**Your assignment**
Below is a listing; copy all of it exactly.

**The data**
- - - - - - -

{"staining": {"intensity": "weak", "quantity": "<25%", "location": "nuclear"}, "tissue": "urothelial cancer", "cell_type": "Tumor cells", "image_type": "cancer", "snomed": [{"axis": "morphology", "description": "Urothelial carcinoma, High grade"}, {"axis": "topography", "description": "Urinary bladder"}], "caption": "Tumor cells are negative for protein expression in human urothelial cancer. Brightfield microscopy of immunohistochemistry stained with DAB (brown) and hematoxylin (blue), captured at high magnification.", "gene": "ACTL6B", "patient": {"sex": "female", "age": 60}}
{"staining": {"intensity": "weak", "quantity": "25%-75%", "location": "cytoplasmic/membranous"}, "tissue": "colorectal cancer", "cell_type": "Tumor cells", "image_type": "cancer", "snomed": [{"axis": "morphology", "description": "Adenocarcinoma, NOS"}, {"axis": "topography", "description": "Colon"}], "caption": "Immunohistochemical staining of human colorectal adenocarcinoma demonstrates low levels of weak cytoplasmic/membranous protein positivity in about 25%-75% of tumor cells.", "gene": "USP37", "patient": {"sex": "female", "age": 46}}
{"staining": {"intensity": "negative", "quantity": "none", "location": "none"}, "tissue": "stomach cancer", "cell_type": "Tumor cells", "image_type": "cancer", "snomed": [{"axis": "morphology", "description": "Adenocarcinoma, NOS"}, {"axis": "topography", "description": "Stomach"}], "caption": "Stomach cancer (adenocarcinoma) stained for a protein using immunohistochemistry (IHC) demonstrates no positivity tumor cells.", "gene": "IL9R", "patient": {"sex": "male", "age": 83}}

- - - - - - -

**Response for this exercise**
{"staining": {"intensity": "weak", "quantity": "<25%", "location": "nuclear"}, "tissue": "urothelial cancer", "cell_type": "Tumor cells", "image_type": "cancer", "snomed": [{"axis": "morphology", "description": "Urothelial carcinoma, High grade"}, {"axis": "topography", "description": "Urinary bladder"}], "caption": "Tumor cells are negative for protein expression in human urothelial cancer. Brightfield microscopy of immunohistochemistry stained with DAB (brown) and hematoxylin (blue), captured at high magnification.", "gene": "ACTL6B", "patient": {"sex": "female", "age": 60}}
{"staining": {"intensity": "weak", "quantity": "25%-75%", "location": "cytoplasmic/membranous"}, "tissue": "colorectal cancer", "cell_type": "Tumor cells", "image_type": "cancer", "snomed": [{"axis": "morphology", "description": "Adenocarcinoma, NOS"}, {"axis": "topography", "description": "Colon"}], "caption": "Immunohistochemical staining of human colorectal adenocarcinoma demonstrates low levels of weak cytoplasmic/membranous protein positivity in about 25%-75% of tumor cells.", "gene": "USP37", "patient": {"sex": "female", "age": 46}}
{"staining": {"intensity": "negative", "quantity": "none", "location": "none"}, "tissue": "stomach cancer", "cell_type": "Tumor cells", "image_type": "cancer", "snomed": [{"axis": "morphology", "description": "Adenocarcinoma, NOS"}, {"axis": "topography", "description": "Stomach"}], "caption": "Stomach cancer (adenocarcinoma) stained for a protein using immunohistochemistry (IHC) demonstrates no positivity tumor cells.", "gene": "IL9R", "patient": {"sex": "male", "age": 83}}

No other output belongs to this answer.